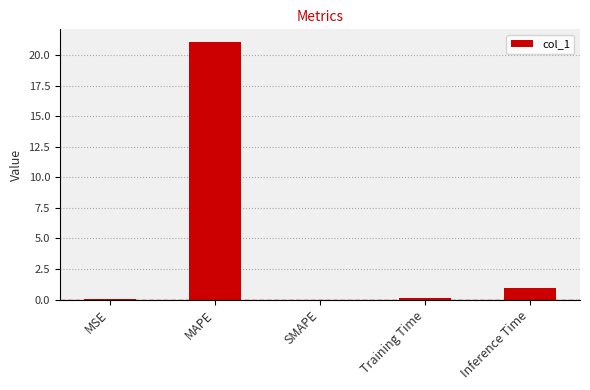

Which has a higher value, Training Time or Inference Time?

Inference Time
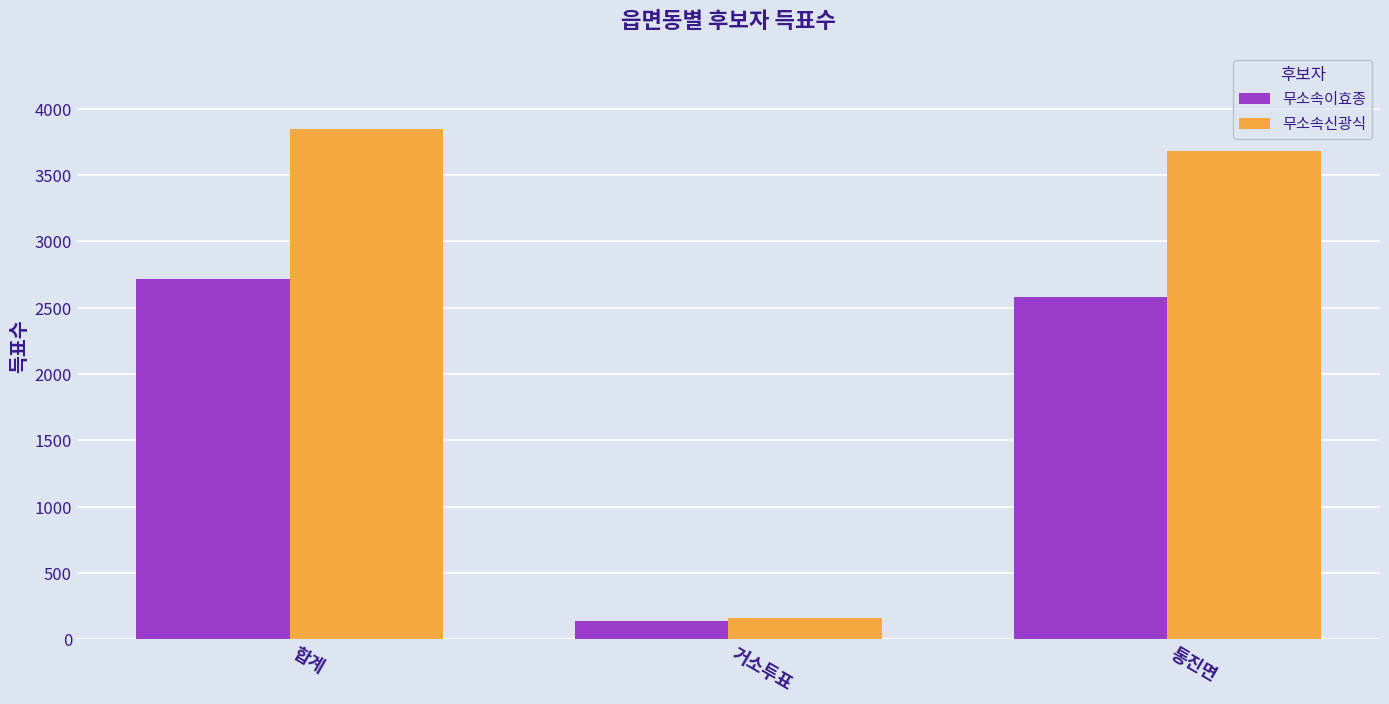

Reading right to left, what are all the values shown in this chart?

무소속이효종: 통진면=2579	거소투표=136	합계=2715
무소속신광식: 통진면=3685	거소투표=161	합계=3846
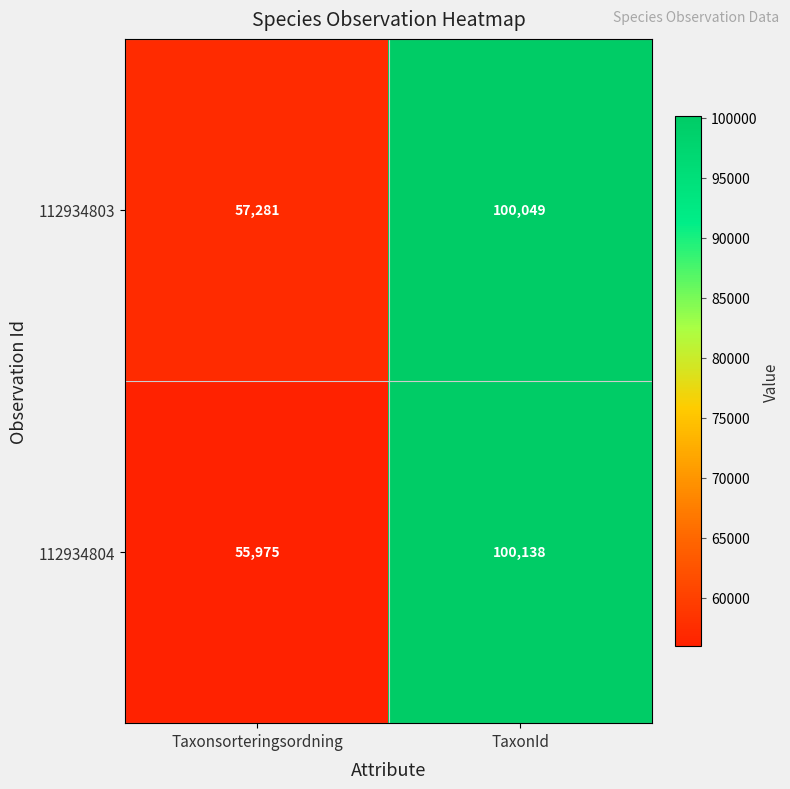

Reading left to right, what are all the values shown in this chart?

112934803: Taxonsorteringsordning=57281	TaxonId=100049
112934804: Taxonsorteringsordning=55975	TaxonId=100138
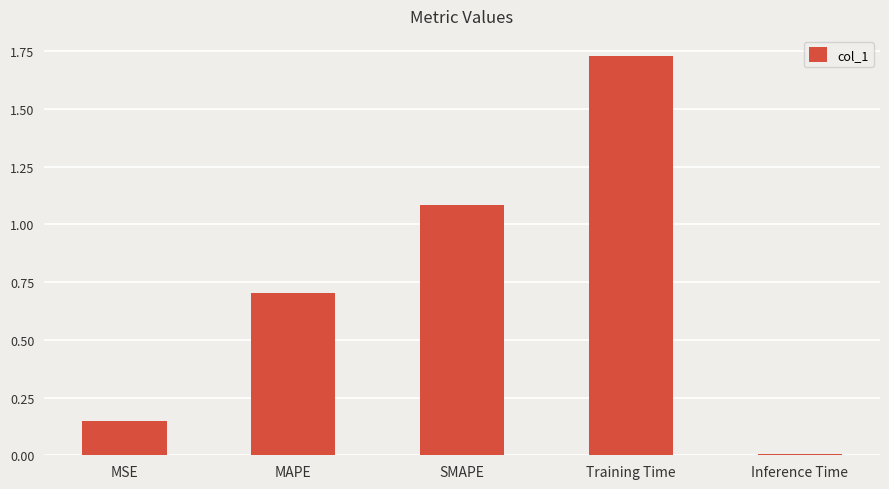

Where is the data nearest to the value 0?

Inference Time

^^^^^^^^^^^^^^^^

Instructions to follow
Rewrite the lines of all the items above as a numbered list. Skip the blank lines and leave the pictures out.

Answer to the problem
1. Which has a higher value, Training Time or Inference Time?
2. Inference Time
3. Reading right to left, what are all the values shown in this chart?
4. 무소속이효종: 통진면=2579	거소투표=136	합계=2715
5. 무소속신광식: 통진면=3685	거소투표=161	합계=3846
6. Reading left to right, what are all the values shown in this chart?
7. 112934803: Taxonsorteringsordning=57281	TaxonId=100049
8. 112934804: Taxonsorteringsordning=55975	TaxonId=100138
9. Where is the data nearest to the value 0?
10. Inference Time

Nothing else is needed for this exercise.